Life as drug trafficker
Raynald Desjardins was born in Montreal in 1952. He allegedly became associated with the Mafia in his early twenties when he became active as a drug dealer. His connections within the Rizzuto crime syndicate grew stronger when his sister married Jos Di Maulo, who was a member of the Rizzuto gang. In 1982 Desjardins was arrested on firearm charges, but was acquitted. A couple of years later, in 1987, the RCMP seized 16 tons of Lebanese hashish near Newfoundland worth up to $350 million. Desjardins was arrested together with Mafia boss Vito Rizzuto for conspiring to traffic narcotics, but again he was acquitted. Desjardins and Rizzuto were in fact good friends. They both lived in the same neighborhood and were seen together during a trip to Milan in 1984. He was one of the few non-Italians who had entered the core of the Rizzuto Family.
Ever since the Rizzuto family had become dominant in Montreals drug business several other organizations leaned in. This is where the Hells Angels came in handy. The Rizzuto family and the Hells Angels created an alliance in drug trafficking in which Desjardins would play a significant role as man-in-the-middle.

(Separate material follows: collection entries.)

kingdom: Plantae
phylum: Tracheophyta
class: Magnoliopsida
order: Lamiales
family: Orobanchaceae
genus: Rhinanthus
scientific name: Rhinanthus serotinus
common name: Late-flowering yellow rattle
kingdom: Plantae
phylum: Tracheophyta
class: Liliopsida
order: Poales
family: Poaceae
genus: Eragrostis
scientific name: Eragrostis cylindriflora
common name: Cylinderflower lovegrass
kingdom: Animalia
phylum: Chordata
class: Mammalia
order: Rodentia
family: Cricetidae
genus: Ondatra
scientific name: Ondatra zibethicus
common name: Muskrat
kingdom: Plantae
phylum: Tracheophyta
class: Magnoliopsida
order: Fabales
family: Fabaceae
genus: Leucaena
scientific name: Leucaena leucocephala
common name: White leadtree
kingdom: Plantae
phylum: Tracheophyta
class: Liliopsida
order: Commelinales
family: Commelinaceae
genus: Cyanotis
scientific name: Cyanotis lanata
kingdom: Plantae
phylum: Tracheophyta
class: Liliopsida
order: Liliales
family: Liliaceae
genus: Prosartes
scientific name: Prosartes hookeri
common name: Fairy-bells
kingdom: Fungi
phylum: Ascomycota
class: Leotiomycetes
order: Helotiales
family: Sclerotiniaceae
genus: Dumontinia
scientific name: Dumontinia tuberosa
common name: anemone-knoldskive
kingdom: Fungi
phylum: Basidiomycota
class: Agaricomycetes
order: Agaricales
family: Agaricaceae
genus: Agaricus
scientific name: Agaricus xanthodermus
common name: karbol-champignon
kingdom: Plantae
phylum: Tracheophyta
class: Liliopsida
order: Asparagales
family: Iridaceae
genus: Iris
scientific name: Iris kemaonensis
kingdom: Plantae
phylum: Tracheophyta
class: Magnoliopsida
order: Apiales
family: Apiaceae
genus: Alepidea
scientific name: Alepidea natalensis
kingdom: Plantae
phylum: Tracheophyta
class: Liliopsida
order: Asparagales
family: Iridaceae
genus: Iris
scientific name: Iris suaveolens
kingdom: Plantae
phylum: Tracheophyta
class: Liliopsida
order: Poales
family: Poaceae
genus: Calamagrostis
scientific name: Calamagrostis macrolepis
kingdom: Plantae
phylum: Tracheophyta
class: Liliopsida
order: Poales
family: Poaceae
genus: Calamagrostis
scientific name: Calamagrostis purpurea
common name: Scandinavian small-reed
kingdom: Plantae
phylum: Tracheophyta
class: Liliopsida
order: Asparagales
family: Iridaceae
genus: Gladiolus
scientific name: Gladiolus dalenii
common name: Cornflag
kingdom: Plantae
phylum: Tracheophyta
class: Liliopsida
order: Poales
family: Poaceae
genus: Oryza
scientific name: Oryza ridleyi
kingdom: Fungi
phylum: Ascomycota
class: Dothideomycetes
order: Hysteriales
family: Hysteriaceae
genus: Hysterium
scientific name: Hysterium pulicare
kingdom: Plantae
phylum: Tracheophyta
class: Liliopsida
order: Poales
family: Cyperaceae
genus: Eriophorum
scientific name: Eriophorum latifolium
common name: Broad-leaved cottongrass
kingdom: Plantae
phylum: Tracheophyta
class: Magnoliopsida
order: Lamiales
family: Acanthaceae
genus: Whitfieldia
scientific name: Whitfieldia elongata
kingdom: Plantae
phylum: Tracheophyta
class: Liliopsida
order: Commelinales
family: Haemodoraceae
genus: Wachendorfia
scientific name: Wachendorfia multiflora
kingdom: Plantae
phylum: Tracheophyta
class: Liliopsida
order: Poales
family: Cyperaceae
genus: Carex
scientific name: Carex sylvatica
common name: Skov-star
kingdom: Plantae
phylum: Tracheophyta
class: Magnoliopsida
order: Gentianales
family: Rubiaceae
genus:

He often attended Hells Angels party's and frequently met with their gang leader Maurice "Mom" Boucher. In 1993 Desjardins was involved in a botched 750-kilo shipment of cocaine which was heading for the port of Halifax. When the smugglers noticed the police they dumped the cocaine into the sea. The drugs was never retrieved but the RCMP however did confiscate about $500.000 cash, firearms, four boats and several vehicles. Dejardins and about 19 others were arrested. This time he didn't escape conviction and was sentenced to 15 years for conspiring.
The Rizzuto Challenge
Behind bars Desjardins lived like a king. He allegedly intimidated both guards and prisoners and had even conspired to kill a fellow inmate. In 1995 he was transferred to a maximum security prison after he had tried to poison another inmate. In 2004 he was eventually paroled and freed from prison. He claimed he left organized crime, but things would prove otherwise.
In 2007 Vito Rizzuto was sentenced to 10 years and was moved to a prison in the United States. Then the RCMP further weakened the family after arresting several top figures of the organization. Then, in August 2009, Rizzuto associate Frederico Del Peschio was murdered in Montreal. A couple of months later Rizzuto's son Nick Jr. was also shot to death. In the following weeks and months several others were also gunned down in a attempt to bring down the Rizzuto Family. In September 2011 Desjardins nearly escaped death after gunmen fired at his SUV, but he escaped unharmed. Experts however believed that Desjardins was the one who started to challenge the Rizzuto's and, backed by influencial men such as his brother-in-law, tried to take over while the organization was at it's weakest.
A couple of months prior to the murder of Del Peschio, Bonanno acting boss Salvatore Montagna was deported from America to Canada. The Rizzuto family was a long time branch of the New York based Bonanno Family. Immediately a dispute erupted between Montagna and Desjardins over who would take control of the Montreal Mafia. In the summer of 2011 both men had tried to come to a consensus, but failed. In late November 2011, the dead body of Montagna was found on an island near Repentigny, Montreal. A couple of weeks later police arrested Desjardins for the Montagna murder. With him another 5 men, including 34 year old Vittorio Mirarchi and 27 year old Felice Racaniello, were also arrested. While awaiting trial 2 of his relatives, including Di Maulo, were murdered as result of their betrayal towards Rizzuto.
On December 19, 2016, he was sentenced to 14 years on charges of murder conspiracy.